Near the front of the glacier the ice was perfectly free, apparently,
of anything like a crevasse, and in walking almost carelessly down it
I stopped opposite the large granite Nunatak Island, thinking that I
would there be partly sheltered from the wind. I had not gone a dozen
steps toward the island when I suddenly dropped into a concealed
water-filled crevasse, which on the surface showed not the slightest
sign of its existence. This crevasse like many others was being used
as the channel of a stream, and at some narrow point the small
cubical masses of ice into which the glacier surface disintegrates
were jammed and extended back farther and farther till they
completely covered and concealed the water. Into this I suddenly
plunged, after crossing thousands of really dangerous crevasses, but
never before had I encountered a danger so completely concealed. Down
I plunged over head and ears, but of course bobbed up again, and
after a hard struggle succeeded in dragging myself out over the
farther side. Then I pulled my sled over close to Nunatak cliff, made
haste to strip off my clothing, threw it in a sloppy heap and crept
into my sleeping-bag to shiver away the night as best I could.
July 21. Dressing this rainy morning was a miserable job, but might
have been worse. After wringing my sloppy underclothing, getting it
on was far from pleasant. My eyes are better and I feel no bad effect
from my icy bath. The last trace of my three months' cough is gone.

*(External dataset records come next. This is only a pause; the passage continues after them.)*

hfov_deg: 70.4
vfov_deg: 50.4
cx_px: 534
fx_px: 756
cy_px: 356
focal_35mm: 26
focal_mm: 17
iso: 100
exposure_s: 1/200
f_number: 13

No lowland grippe microbe could survive such experiences.
I have had a fine telling day examining the ruins of the old forest
of Sitka spruce that no great time ago grew in a shallow mud-filled
basin near the southwest corner of the glacier. The trees were
protected by a spur of the mountain that puts out here, and when the
glacier advanced they were simply flooded with fine sand and
overborne. Stumps by the hundred, three to fifteen feet high, rooted
in a stream of fine blue mud on cobbles, still have their bark on. A
stratum of decomposed bark, leaves, cones, and old trunks is still in
place. Some of the stumps are on rocky ridges of gravelly soil about
one hundred and twenty-five feet above the sea. The valley has been
washed out by the stream now occupying it, one of the glacier's
draining streams a mile long or more and an eighth of a mile wide.

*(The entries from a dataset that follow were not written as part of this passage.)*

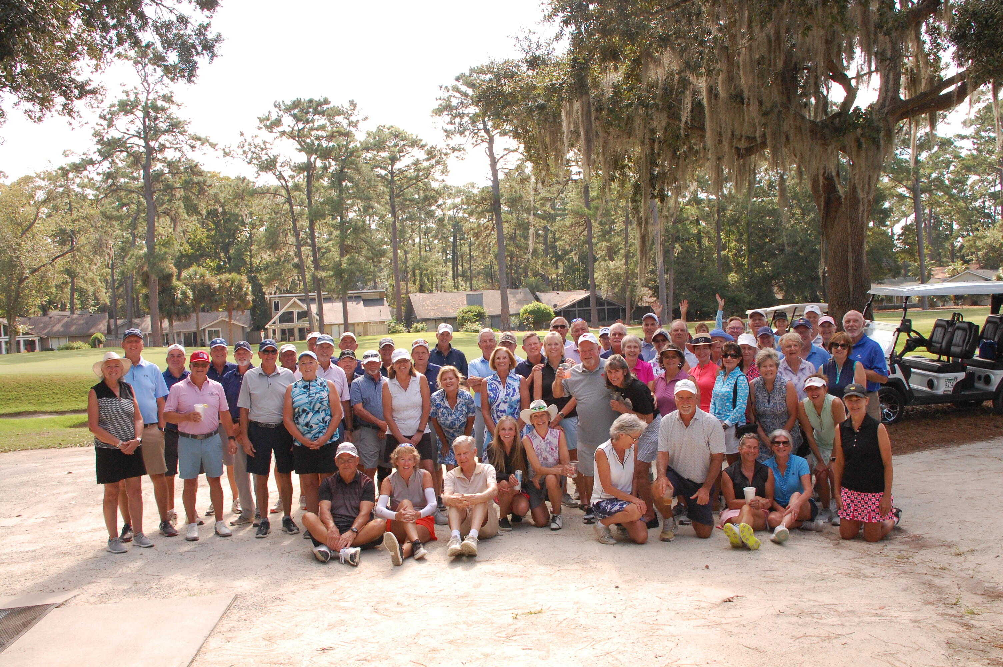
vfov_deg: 41.6
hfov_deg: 59.5
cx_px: 502
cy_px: 334
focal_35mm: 32
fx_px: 877
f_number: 9
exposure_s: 1/200
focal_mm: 21
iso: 800
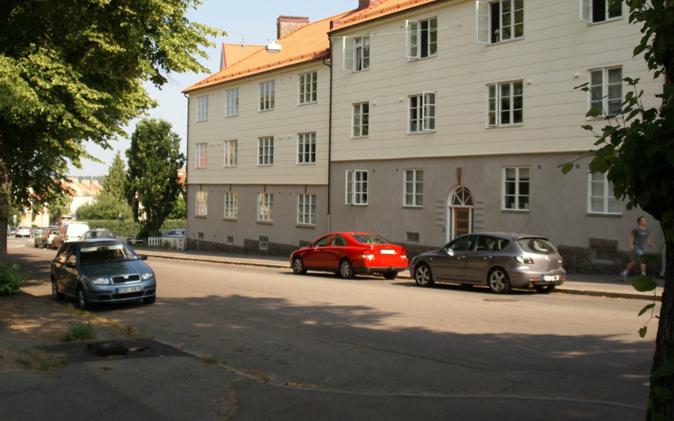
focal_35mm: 42
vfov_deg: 30.5
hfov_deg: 47.1
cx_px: 292
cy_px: 185
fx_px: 772
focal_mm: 24
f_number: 4.5
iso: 200
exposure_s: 1/1250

I got supper early and was just going to bed, when I was startled by
seeing a man coming across the moraine, Professor Reid, who had seen
me from the main camp and who came with Mr. Loomis and the cook in
their boat to ferry me over. I had not intended making signals for
them until to-morrow but was glad to go. I had been seen also by Mr.

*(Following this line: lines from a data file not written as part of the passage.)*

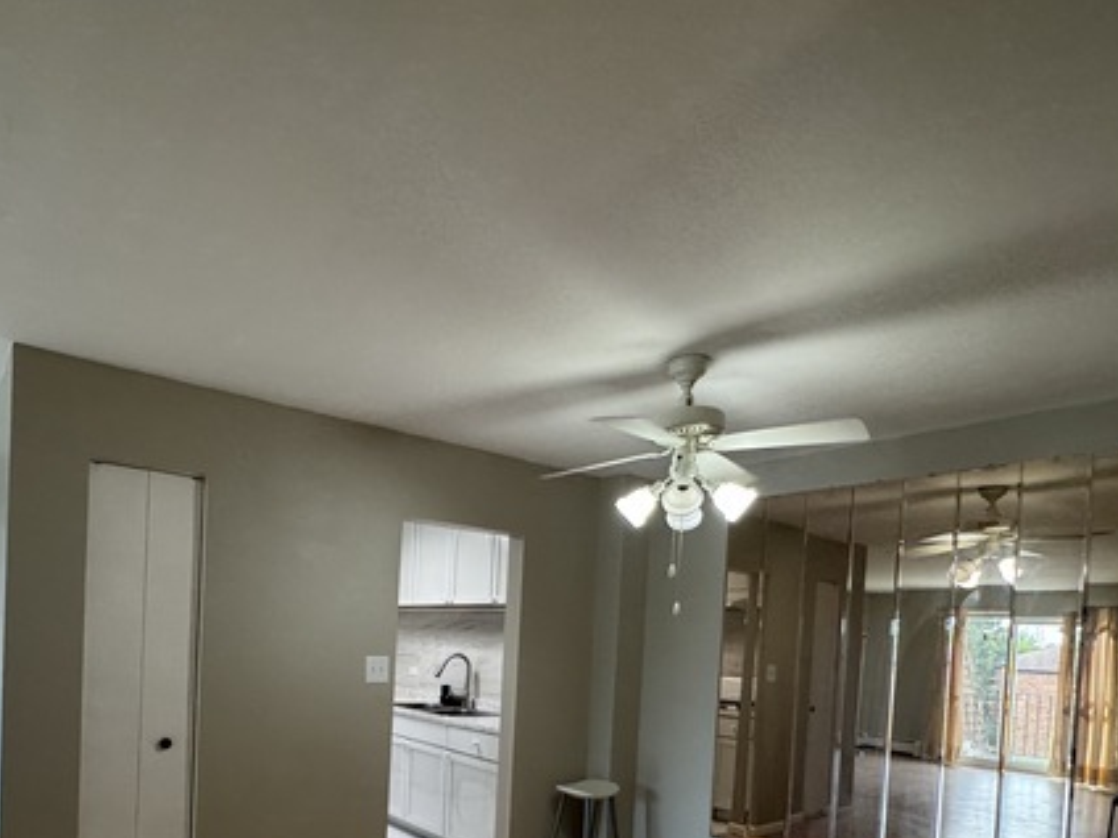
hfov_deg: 74.5
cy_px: 651
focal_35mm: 22
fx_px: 711
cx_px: 392
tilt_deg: -1.2
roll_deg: -3.3
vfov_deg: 57.3
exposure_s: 1/120
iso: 250
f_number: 2.2
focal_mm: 2.22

Case and one of his companions, who were on the western mountain-side
above the fossil forest, shooting ptarmigans. I had a good rest and
sleep and leisure to find out how rich I was in new facts and
pictures and how tired and hungry I was.
Chapter XIX
Auroras
A few days later I set out with Professor Reid's party to visit some
of the other large glaciers that flow into the bay, to observe what
changes have taken place in them since October, 1879, when I first
visited and sketched them. We found the upper half of the bay closely
choked with bergs, through which it was exceedingly difficult to
force a way. After slowly struggling a few miles up the east side, we
dragged the whale-boat and canoe over rough rocks into a fine garden
and comfortably camped for the night.
The next day was spent in cautiously picking a way across to the west
side of the bay; and as the strangely scanty stock of provisions was
already about done, and the ice-jam to the northward seemed
impenetrable, the party decided to return to the main camp by a
comparatively open, roundabout way to the southward, while with the
canoe and a handful of food-scraps I pushed on northward. After a
hard, anxious struggle, I reached the mouth of the Hugh Miller fiord
about sundown, and tried to find a camp-spot on its steep,
boulder-bound shore. But no landing-place where it seemed possible to
drag the canoe above high-tide mark was discovered after examining a
mile or more of this dreary, forbidding barrier, and as night was
closing down, I decided to try to grope my way across the mouth of
the fiord in the starlight to an open sandy spot on which I had
camped in October, 1879, a distance of about three or four miles.